Am Dienstag nahm ich das zum Anlass, mit Aaron gemeinsam eine Zahnbürste kaufen zu gehen. Das erste mal seit letzten Winter durfte er wieder in den Ort, und er durfte sogar mit seinem Laufrad fahren. Ich nahm Simons Roller, Aaron "radelte" stolz hinter mir her, Helm am Kopf, Handschuhe an den Händen. Weniger Medikamente und wieder Zähne putzen, das ist ein Schritt zurück zur Normalität, dachte ich an diesem Morgen. Dann aber kamen mir meine eigenen Gedanken komisch vor, denn das Schlucken der Medikamente war eigentlich bereits so normal geworden, dass es wieder ungewohnt ist, es nicht tun zu müssen. Auch Aaron unterstrich diesen Gedanken, als er fertig angezogen vor der Haustür stand und "Handschuhe!" rief, bevor er sich getraute, sein Rad zu berühren. Für ihn ist es bereits normal geworden, dass er draußen ohne Handschuhe nichts angreifen darf.

Aaron freute sich total über den "Ausflug". "Da gaht's zur Christl!" rief er, als wir an der Abzweigung zur Tagesmutter vorbei fuhren, und "Da kauft die Christl immer Wurst" beim Fleischer. Also stieg ich mit ihm ab und wir gingen seine Lieblingswurst kaufen, was ich allerdings gleich bereute, als mir klar wurde, dass die Fleichhauerin zwar wie gebeten, den Anschnitt weglegt, abe dann doch jedes einzelne Radl Wurst in die Hand nahm, mit der sie danach auch das Geld entgegen nahm. Eigentlich hätte ich Aaron die Wurst nicht geben dürfen, hatte es ihm aber schon versprochen. Also schickte ich ein Stoßgebet zum Himmel und ließ sie ihn essen. Beim Schlecker freute sich die Verkäuferin auch, Aaron endlich wieder einmal zu sehen, und er half mir begeistert, die Sachen zusammenzusuchen, die wir brauchten, zuallererst natürlich zwei neue Zahnbürsten für ihn selbst.

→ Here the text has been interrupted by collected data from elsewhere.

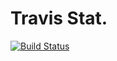 # Travis Stat.

[![Build Status](https://travis-ci.com/sht-cs133/hw1-robust-averaging-YuXinFan.svg?token=appyqywAiysphxXppp9y&branch=master)](https://travis-ci.com/sht-cs133/hw1-robust-averaging-YuXinFan)
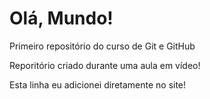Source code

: # Olá, Mundo!
Primeiro repositório do curso de Git e GitHub

Reporitório criado durante uma aula em vídeo!

Esta linha eu adicionei diretamente no site!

Am Rückweg musste ich noch Geld abheben, und da wir dagei gleich vor Aarons Kindergarten standen, spähten wir ein wenig durch die Glastür in den Garten, wo sich die Kinder aufhielten. Schließlich holte eine Kindergärtnerin Aarons Gruppe an die Tür, damit er sie (und sie ihn) wiedermal sehen konnte. Wie erwartet war dieses Zusammentreffen nicht ganz einfach. Hinter der Tür standen reihenweise Kinder mit aufgerissenen Augen und Mündern, die den Aaron wahrscheinlich kaum mehr erkannten, ohne seine langen Locken, und so schmal im Gesicht, wie er geworden ist, und auf der anderen Seite der Scheibe stand ein stummer Aaron, der mir beim weggehen ganz verzweifelt zuflüsterte: "Ich kenn die Kinder nicht", denn auch sie waren sicherlich größer geworden, und Aaron hatte sie schließlich länger nicht gesehen, als er sie vorher gekannt hatte. Aber nachdem wir das Rad geholt hatten, machten die Kindergärtnerinnen noch die Tür auf und alle Kinder schrien ganz laut "Tschüss Aaaron!" heraus, und auf ein leise noch lauter" der Kindergärtnerin dann "TSCHÜÜÜSSSSS, AARON !!!" Das entspannte die Situation vollends. Aaron grinste über das ganze Gesicht, so freute er sich. Und dieses Gefühl nahm er mit nach Hause. Er wird sich neu intergrieren müssen im Herbst, aber ich denke, er wird es schaffen. Die Kindergärtnerinnen sind sehr bemüht, und auch wenn Aaron im Umgang mit Kindern derzeit sicher schüchtern ist, so hat er doch auch sozial einiges profitiert. Im Spital hat er täglich mit vielen Erwachsenen zu tun, immer wieder neue Gesichter und Namen. Ganz ungeniert fragt er mitlerweile jeden: "Wie heißt du?" Die Personen merkt er sich aber sehr gut anhand dessen, was sie beim letzten Mal mit ihm gespielt oder gesprochen haben. Er weiß zum Beispiel genau, welche Schwester ihm welches Bild auf das Katheder-Pflaster gemalt hat.

Am Mittwoch war dann wieder der EOP bei uns. Die Werte sind weiterhin schön. Nächsten Montag geht's dann wieder los. Lumbalpunktion in der Tagesklinik, und in den darauffolgen Tagen wir die Strahlentherapie losgehen.